Tasha St. Patrick, Power (2014–2020)
Tasha literally built the empire. She provided alibis, laundered money, managed the loyalty of people Ghost couldn’t charm, and was consistently the sharper strategic mind in the marriage. The show knew this. It just couldn’t figure out what to do with it. For six seasons, Tasha exists primarily as the embodiment of everything Ghost is running away from: too street, too practical, not Angela. The writing codes her clear-eyed pragmatism as a character flaw rather than a survival skill, and her fierce protectiveness of her children as something adjacent to coldness. When her daughter Raina is murdered and Tasha moves to cover up the retribution killing, the show frames it as moral compromise rather than a mother doing what mothers in that world do. She ends the series in prison, taking the fall for a murder her son committed. The showrunner has said Tasha “took the weight” by choice, that this was power on her own terms. Audiences, particularly Black women viewers who recognised the archetype immediately, largely disagreed. Naturi Naughton won two NAACP Image Awards for a character the show spent six seasons treating as the price Ghost paid for his ambitions.
Frankie Heck, The Middle (2009–2018)
Frankie is the central character of nine seasons and the narrator of every single episode. She also never received a single Emmy nomination for the role, despite Patricia Heaton winning two Emmys for a structurally near-identical part in Everybody Loves Raymond. The show uses Frankie to carry the entire emotional weight of the family while simultaneously making her the punchline: perpetually overwhelmed, forgetting birthdays, failing at work, chaotic in ways the writing never interrogates. When she tries to go back to school mid-series to build something for herself, the storyline is played for laughs and then just dropped. Her own daughter Sue eventually diagnoses her as someone for whom “nothing turned out like she wanted.” The show never once asks why. Nine seasons of a character whose function is essentially to demonstrate that a working-class mother’s life is an endless series of small humiliations.
Lynette Scavo, Desperate Housewives (2004–2012)
Lynette is the only character on this list who explicitly didn’t want to stop being everything else she was before motherhood. She was the high-flyer in the relationship, the one with the career and the corner office waiting. She gave it up.
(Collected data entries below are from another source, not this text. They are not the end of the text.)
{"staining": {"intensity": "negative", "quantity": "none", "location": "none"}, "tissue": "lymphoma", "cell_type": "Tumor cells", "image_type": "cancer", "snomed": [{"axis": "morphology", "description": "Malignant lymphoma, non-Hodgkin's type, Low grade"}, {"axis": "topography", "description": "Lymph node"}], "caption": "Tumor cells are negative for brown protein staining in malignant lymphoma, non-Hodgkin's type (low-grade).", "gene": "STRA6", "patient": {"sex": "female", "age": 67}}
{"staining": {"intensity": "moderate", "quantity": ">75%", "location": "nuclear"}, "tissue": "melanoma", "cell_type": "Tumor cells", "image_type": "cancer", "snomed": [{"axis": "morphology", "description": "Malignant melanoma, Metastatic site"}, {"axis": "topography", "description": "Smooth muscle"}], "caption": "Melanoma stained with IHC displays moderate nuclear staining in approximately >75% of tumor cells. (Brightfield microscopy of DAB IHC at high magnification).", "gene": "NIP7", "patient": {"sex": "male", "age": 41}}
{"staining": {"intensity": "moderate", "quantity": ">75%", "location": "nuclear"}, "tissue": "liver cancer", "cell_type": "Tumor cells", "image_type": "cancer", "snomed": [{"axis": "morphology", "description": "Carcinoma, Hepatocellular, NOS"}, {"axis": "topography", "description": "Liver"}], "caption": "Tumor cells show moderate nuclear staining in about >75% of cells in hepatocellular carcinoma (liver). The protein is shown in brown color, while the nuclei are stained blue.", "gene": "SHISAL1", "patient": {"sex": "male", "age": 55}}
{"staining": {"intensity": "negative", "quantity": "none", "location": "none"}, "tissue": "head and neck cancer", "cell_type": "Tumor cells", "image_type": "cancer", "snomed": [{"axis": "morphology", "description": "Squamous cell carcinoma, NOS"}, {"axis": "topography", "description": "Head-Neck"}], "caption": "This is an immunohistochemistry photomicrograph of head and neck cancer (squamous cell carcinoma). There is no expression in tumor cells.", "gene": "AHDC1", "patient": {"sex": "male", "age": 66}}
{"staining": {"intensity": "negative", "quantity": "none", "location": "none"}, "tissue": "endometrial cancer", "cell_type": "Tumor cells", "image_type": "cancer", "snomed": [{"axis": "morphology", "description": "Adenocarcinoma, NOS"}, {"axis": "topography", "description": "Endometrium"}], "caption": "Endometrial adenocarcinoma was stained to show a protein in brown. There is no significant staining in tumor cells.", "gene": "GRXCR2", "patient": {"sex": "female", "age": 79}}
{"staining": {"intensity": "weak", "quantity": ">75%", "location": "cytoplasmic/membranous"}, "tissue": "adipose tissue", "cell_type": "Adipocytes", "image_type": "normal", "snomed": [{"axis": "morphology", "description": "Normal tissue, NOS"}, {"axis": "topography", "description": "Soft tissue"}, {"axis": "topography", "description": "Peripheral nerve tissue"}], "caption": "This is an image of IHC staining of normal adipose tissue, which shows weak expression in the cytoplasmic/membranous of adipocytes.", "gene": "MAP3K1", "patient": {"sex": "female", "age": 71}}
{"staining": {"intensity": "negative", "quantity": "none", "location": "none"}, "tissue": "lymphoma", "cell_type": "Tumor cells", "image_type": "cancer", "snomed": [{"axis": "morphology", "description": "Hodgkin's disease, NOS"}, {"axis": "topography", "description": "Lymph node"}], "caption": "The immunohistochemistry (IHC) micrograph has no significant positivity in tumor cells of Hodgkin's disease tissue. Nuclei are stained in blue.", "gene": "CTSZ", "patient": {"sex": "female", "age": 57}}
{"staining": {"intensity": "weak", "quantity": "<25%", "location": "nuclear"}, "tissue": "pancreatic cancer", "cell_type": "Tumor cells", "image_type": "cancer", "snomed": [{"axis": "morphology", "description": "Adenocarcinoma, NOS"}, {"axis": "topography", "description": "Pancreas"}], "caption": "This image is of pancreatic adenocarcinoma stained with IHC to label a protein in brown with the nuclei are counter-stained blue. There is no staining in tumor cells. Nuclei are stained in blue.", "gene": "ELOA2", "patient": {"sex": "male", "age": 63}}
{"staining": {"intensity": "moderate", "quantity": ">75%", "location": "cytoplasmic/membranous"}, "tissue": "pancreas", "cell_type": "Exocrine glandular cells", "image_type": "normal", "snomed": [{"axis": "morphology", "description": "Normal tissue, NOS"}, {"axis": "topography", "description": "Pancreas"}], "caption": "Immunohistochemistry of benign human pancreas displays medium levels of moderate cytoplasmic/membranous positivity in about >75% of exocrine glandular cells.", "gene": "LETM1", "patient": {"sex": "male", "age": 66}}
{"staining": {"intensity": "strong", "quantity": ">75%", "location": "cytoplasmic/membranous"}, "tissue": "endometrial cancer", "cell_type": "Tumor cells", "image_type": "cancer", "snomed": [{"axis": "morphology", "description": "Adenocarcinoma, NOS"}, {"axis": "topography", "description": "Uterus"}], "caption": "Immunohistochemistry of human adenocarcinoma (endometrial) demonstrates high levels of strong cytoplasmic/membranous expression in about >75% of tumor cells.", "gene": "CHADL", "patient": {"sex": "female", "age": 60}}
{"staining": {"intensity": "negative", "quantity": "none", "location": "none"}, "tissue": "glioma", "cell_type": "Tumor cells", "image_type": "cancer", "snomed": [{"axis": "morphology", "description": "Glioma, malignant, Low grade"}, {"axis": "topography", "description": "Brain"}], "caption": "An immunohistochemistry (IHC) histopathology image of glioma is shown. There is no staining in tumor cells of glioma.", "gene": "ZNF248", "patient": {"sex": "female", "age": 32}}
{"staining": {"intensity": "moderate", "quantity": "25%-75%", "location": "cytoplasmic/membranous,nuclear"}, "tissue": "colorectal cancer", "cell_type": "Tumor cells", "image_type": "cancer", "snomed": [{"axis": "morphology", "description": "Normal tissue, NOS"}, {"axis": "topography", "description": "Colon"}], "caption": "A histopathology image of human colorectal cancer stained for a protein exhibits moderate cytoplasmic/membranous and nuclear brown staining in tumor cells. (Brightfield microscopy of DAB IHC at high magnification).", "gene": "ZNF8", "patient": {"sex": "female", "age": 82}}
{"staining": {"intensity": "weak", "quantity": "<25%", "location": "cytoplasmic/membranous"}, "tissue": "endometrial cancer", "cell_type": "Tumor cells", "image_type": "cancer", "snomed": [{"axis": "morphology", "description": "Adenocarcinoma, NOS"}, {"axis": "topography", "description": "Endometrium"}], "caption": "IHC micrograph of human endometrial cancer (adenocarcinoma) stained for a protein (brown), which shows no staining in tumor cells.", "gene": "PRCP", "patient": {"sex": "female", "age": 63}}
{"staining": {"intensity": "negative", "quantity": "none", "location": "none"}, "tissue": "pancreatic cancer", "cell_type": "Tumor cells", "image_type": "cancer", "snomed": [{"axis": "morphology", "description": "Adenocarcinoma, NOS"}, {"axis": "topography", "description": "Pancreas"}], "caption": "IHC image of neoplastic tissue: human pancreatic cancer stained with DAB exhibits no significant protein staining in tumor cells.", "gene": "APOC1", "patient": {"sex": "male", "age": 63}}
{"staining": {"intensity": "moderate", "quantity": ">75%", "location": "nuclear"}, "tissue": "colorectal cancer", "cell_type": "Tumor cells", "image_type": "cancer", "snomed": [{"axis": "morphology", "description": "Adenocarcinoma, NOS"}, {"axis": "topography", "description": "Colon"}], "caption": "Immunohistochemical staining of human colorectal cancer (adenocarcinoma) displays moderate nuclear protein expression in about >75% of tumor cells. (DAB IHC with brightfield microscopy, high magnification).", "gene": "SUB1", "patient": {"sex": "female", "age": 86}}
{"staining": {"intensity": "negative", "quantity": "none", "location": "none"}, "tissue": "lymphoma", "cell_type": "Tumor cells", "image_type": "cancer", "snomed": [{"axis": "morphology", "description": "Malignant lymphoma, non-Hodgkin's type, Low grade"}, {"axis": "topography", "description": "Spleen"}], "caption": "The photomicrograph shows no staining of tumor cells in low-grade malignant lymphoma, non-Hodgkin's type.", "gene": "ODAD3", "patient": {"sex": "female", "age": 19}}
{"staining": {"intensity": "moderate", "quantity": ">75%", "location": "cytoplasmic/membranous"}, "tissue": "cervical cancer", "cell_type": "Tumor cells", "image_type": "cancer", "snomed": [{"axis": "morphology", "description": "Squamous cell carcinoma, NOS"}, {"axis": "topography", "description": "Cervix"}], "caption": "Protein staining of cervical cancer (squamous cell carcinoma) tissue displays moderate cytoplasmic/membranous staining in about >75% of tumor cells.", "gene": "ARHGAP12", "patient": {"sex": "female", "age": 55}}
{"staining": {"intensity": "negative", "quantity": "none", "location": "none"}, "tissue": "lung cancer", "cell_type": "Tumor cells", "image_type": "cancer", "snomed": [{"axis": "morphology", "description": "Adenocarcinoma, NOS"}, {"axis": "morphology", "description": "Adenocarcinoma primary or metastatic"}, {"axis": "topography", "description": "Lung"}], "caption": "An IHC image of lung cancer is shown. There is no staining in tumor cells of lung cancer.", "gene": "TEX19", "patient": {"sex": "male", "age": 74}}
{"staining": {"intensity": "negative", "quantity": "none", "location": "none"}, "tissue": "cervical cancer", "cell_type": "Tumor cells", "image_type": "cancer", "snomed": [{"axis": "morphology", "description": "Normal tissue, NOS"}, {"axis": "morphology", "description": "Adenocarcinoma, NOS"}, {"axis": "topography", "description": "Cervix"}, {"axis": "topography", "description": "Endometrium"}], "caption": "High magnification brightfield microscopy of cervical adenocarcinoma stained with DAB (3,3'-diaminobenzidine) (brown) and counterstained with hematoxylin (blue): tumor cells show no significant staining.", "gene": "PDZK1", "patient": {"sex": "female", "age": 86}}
She’s never allowed to stop paying for that. The show frames her ambivalence as a character flaw to be worked through rather than a structural condition worth examining. When she returns to work, the plot engineers crises at home that only she can fix. The message is consistent across eight seasons: the career was always optional, the motherhood was always non-negotiable. What’s maddening is that Felicity Huffman played her with real intelligence and edge, and the early seasons, when the writing is honest about how relentless small children are and how invisible full-time mothers become, are genuinely good. But the show could never commit to the argument it kept almost making. Every time Lynette got close to claiming something for herself, the plot snatched it back. It built its most politically interesting character and then used her, repeatedly, to demonstrate that ambition in a mother always costs someone something.